一种快速识别Ag+和Cys的三相输出功能的分子逻辑门及其构建方法,属于分子计算机技术领域,可解决现有分子逻辑门单一信号输出的局限性的问题,包括:以Cys和Ag+作为平行的两路输入信号,以荧光强度、荧光各向异性及荧光寿命为输出信号。以小檗碱为信号报告单元,Ag+‑核酸适体为分子识别基质,利用小檗碱在Ag+‑核酸适体及Cys、Ag+存在时的不同微环境中的荧光强度、荧光各向异性、荧光衰减的变化,构建了“禁止”门基本布尔逻辑门。构建的分子逻辑门电路性能好、灵敏度高、较容易区别,能够解决单一输出信号所带来的局限性。

Description

一种快速识别Ag+和Cys的三相输出功能的分子逻辑门及其构 建方法
技术领域
本发明属于分子计算机技术领域,具体涉及一种基于核酸适体-靶标相互作用及金属离子配位作用的快速识别Ag+和Cys的三相输出功能的分子逻辑门及其构建方法。
背景技术
作为模拟逻辑运算的化学系统,分子逻辑门是在分子水平上通过计算实现信息处理和集成的小型化。与数字电路中的逻辑门类似,像利用电子运动的硅处理器一样,去创造可以利用分子的内在多样性完成计算功能的微型系统,用分子来分别描述逻辑门的输入和输出信号,进而实现分子水平上的逻辑操作。分子逻辑门中的分子能对外界刺激有所响应,并且分子逻辑门也遵循布尔逻辑规则。

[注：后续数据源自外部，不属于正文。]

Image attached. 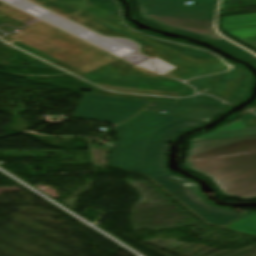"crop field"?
<instances>
[{"label":"crop field","mask_w":256,"mask_h":256,"mask_svg":"<svg viewBox=\"0 0 256 256\" xmlns=\"http://www.w3.org/2000/svg\"><path fill=\"white\" fill-rule=\"evenodd\" d=\"M227 228L256 235V211L239 219Z\"/></svg>","instance_id":"12"},{"label":"crop field","mask_w":256,"mask_h":256,"mask_svg":"<svg viewBox=\"0 0 256 256\" xmlns=\"http://www.w3.org/2000/svg\"><path fill=\"white\" fill-rule=\"evenodd\" d=\"M247 82L248 79L244 71L235 67L230 73L190 81L200 88L213 89L210 93L225 100L230 97L238 98L245 91Z\"/></svg>","instance_id":"7"},{"label":"crop field","mask_w":256,"mask_h":256,"mask_svg":"<svg viewBox=\"0 0 256 256\" xmlns=\"http://www.w3.org/2000/svg\"><path fill=\"white\" fill-rule=\"evenodd\" d=\"M64 17L120 19L118 13L104 3L58 0H30ZM100 1V0H91Z\"/></svg>","instance_id":"6"},{"label":"crop field","mask_w":256,"mask_h":256,"mask_svg":"<svg viewBox=\"0 0 256 256\" xmlns=\"http://www.w3.org/2000/svg\"><path fill=\"white\" fill-rule=\"evenodd\" d=\"M183 165L209 177L225 195L256 197V136L189 143Z\"/></svg>","instance_id":"2"},{"label":"crop field","mask_w":256,"mask_h":256,"mask_svg":"<svg viewBox=\"0 0 256 256\" xmlns=\"http://www.w3.org/2000/svg\"><path fill=\"white\" fill-rule=\"evenodd\" d=\"M148 24L220 44L256 64V58L220 39L212 30L217 0H137ZM192 1L187 6L184 3Z\"/></svg>","instance_id":"4"},{"label":"crop field","mask_w":256,"mask_h":256,"mask_svg":"<svg viewBox=\"0 0 256 256\" xmlns=\"http://www.w3.org/2000/svg\"><path fill=\"white\" fill-rule=\"evenodd\" d=\"M69 19L102 35L129 39L141 44V54L156 56L179 67L166 75L169 77L185 80L229 69L218 58L207 52L140 35L125 28L120 20Z\"/></svg>","instance_id":"3"},{"label":"crop field","mask_w":256,"mask_h":256,"mask_svg":"<svg viewBox=\"0 0 256 256\" xmlns=\"http://www.w3.org/2000/svg\"><path fill=\"white\" fill-rule=\"evenodd\" d=\"M201 124L145 111L117 128L120 144L111 162L114 168L151 176L203 219L224 226L241 215L210 206L200 198L197 185L171 175L164 167L172 137Z\"/></svg>","instance_id":"1"},{"label":"crop field","mask_w":256,"mask_h":256,"mask_svg":"<svg viewBox=\"0 0 256 256\" xmlns=\"http://www.w3.org/2000/svg\"><path fill=\"white\" fill-rule=\"evenodd\" d=\"M242 119L247 127L256 126V116L248 113L242 116Z\"/></svg>","instance_id":"13"},{"label":"crop field","mask_w":256,"mask_h":256,"mask_svg":"<svg viewBox=\"0 0 256 256\" xmlns=\"http://www.w3.org/2000/svg\"><path fill=\"white\" fill-rule=\"evenodd\" d=\"M146 110L157 111V112H167V115L188 118L198 121L209 122L221 115L224 111L222 110H214V109H206V108H198V107H190V106H182V105H174V104H166V103H158L152 102L147 107Z\"/></svg>","instance_id":"9"},{"label":"crop field","mask_w":256,"mask_h":256,"mask_svg":"<svg viewBox=\"0 0 256 256\" xmlns=\"http://www.w3.org/2000/svg\"><path fill=\"white\" fill-rule=\"evenodd\" d=\"M251 135H256V127L246 128L240 117L230 125L225 126L209 134H206L204 136H201L199 138L192 139L190 142L243 137V136H251Z\"/></svg>","instance_id":"10"},{"label":"crop field","mask_w":256,"mask_h":256,"mask_svg":"<svg viewBox=\"0 0 256 256\" xmlns=\"http://www.w3.org/2000/svg\"><path fill=\"white\" fill-rule=\"evenodd\" d=\"M147 102L84 95L72 118L119 123L143 109Z\"/></svg>","instance_id":"5"},{"label":"crop field","mask_w":256,"mask_h":256,"mask_svg":"<svg viewBox=\"0 0 256 256\" xmlns=\"http://www.w3.org/2000/svg\"><path fill=\"white\" fill-rule=\"evenodd\" d=\"M34 18L0 3V25L8 24L16 29L26 26L25 23Z\"/></svg>","instance_id":"11"},{"label":"crop field","mask_w":256,"mask_h":256,"mask_svg":"<svg viewBox=\"0 0 256 256\" xmlns=\"http://www.w3.org/2000/svg\"><path fill=\"white\" fill-rule=\"evenodd\" d=\"M221 25L231 36L256 48V13L222 17Z\"/></svg>","instance_id":"8"}]
</instances>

分子逻辑门利用分子,如DNA、金属离子、蛋白质、抗体等进行逻辑操作,不仅缩小了逻辑器件的体积,还有可能用于生物医疗诊断中。其次,分子逻辑门输入型号可选类型多,可以是各种金属离子、小分子、蛋白质、抗体等。最后,分子逻辑门的输出信号易检测,开关比大,仪器依赖性小。
目前,分子逻辑门在传感、诊断和小分子标靶识别中表现出潜在的应用前景,涉及的识别基质多为聚合物、纳米粒子和核酸。其中,基于核酸特别是基于核酸适体的分子逻辑门因其能够与互补链或特定目标物相互作用而应用于核酸酶、DNA、金属离子、小分子等的分析检测。只是,这些分子逻辑门大多只有一个单一功能的信号输出,其分析检测的准确性需进一步提高。

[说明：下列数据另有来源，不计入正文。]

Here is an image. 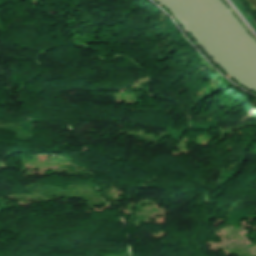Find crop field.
Returning <instances> with one entry per match:
<instances>
[{
	"label": "crop field",
	"instance_id": "1",
	"mask_svg": "<svg viewBox=\"0 0 256 256\" xmlns=\"http://www.w3.org/2000/svg\"><path fill=\"white\" fill-rule=\"evenodd\" d=\"M251 7H253L254 9H256V0H246Z\"/></svg>",
	"mask_w": 256,
	"mask_h": 256
}]
</instances>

信号输出是构成逻辑门的关键因素之一,在逻辑门的结构中起着举足轻重的作用。一般来说,比色、电化学发光、电化学和荧光信号通常用作分子逻辑门系统的输出。与其它输出信号相比,荧光光谱技术以其简单、成本低、灵敏度高、特异性强等优点。更重要的是,荧光技术可以提供更多的技术参数,如荧光强度、波长、荧光各向异性和荧光衰减等,为构建分子逻辑门时的多信号输出提供了更多的选择。与单信号输出方式相比,多功能集成分子逻辑门在提高多信号联合输出实验结果的准确性和灵敏度方面具有潜在的优势。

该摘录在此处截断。